Carpet sea
squirts (Didemnum vexillum) from Japan are moving around the world, presumably
hitching rides on boats. In the UK there are currently nine known sites from
the Solent to the Clyde, including Holyhead Marina. But Holyhead is the only
site where pioneering action is being taken, by the Countryside Council for
Wales, to repel the invasion.
They are bad
news for our native species, likely to out-compete and smother them in a
colonial carpet, hence the name carpet sea squirt. The commercial catalyst for
taking action at Holyhead is the proximity and threat to the rich mussel beds
of the Menai Strait from which five times the annual UK consumption is exported.

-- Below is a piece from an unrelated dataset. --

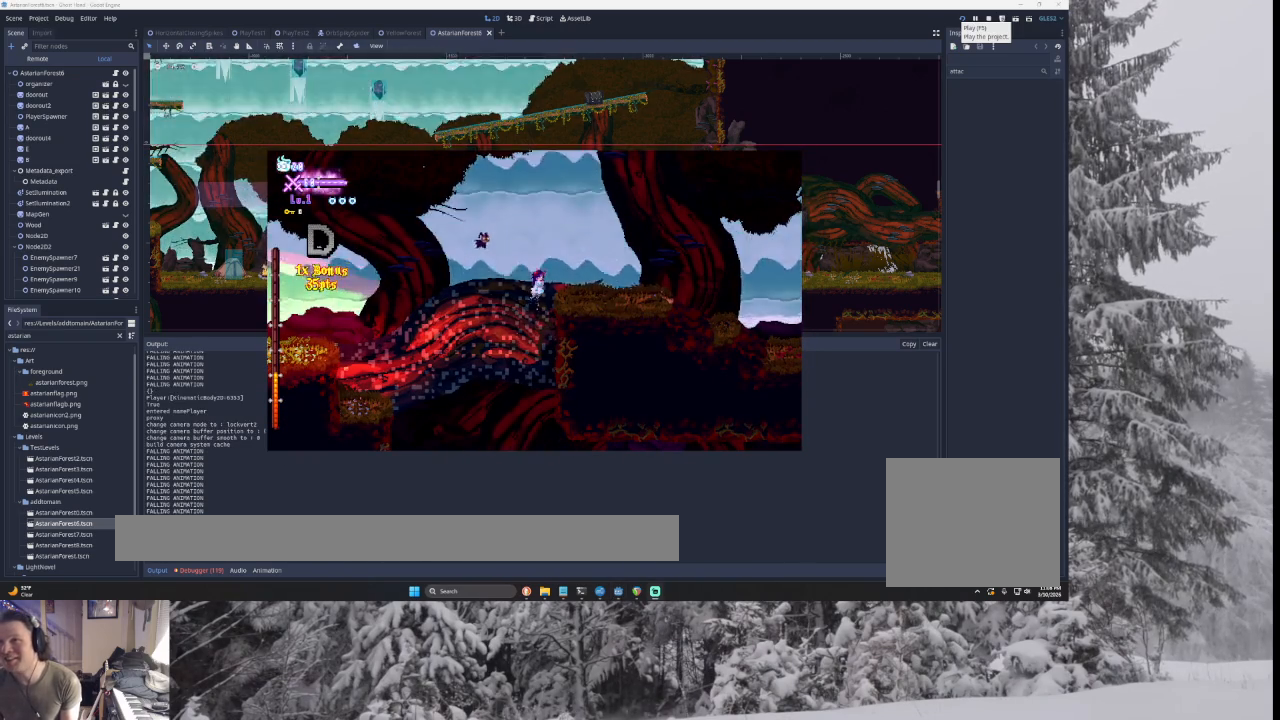
{"buttons": [], "left_stick": "center", "right_stick": "center", "events": []}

Leathery piece of carpet sea squirt |
Considerable
work has been done over the past couple of years to eradicate the squirts and I
recently met up with the team of eight divers surveying the marina. The good
news is that the vast majority of the squirts have been killed off with just a
few surviving patches confined to chains that anchor the pontoons to the ocean
floor.
The next
step is to treat the chains before this season’s larvae are released and this
will involve wrapping 150 chains in polythene and bleach. Typically the chains
are about five metres long and the bleach powder will be packed into socks –
about three socks per chain. So, if you are serving at a shop where someone
approaches with a trolley of 225 pairs of socks, you will know that it’s not
some sort of fetish but conservation in action.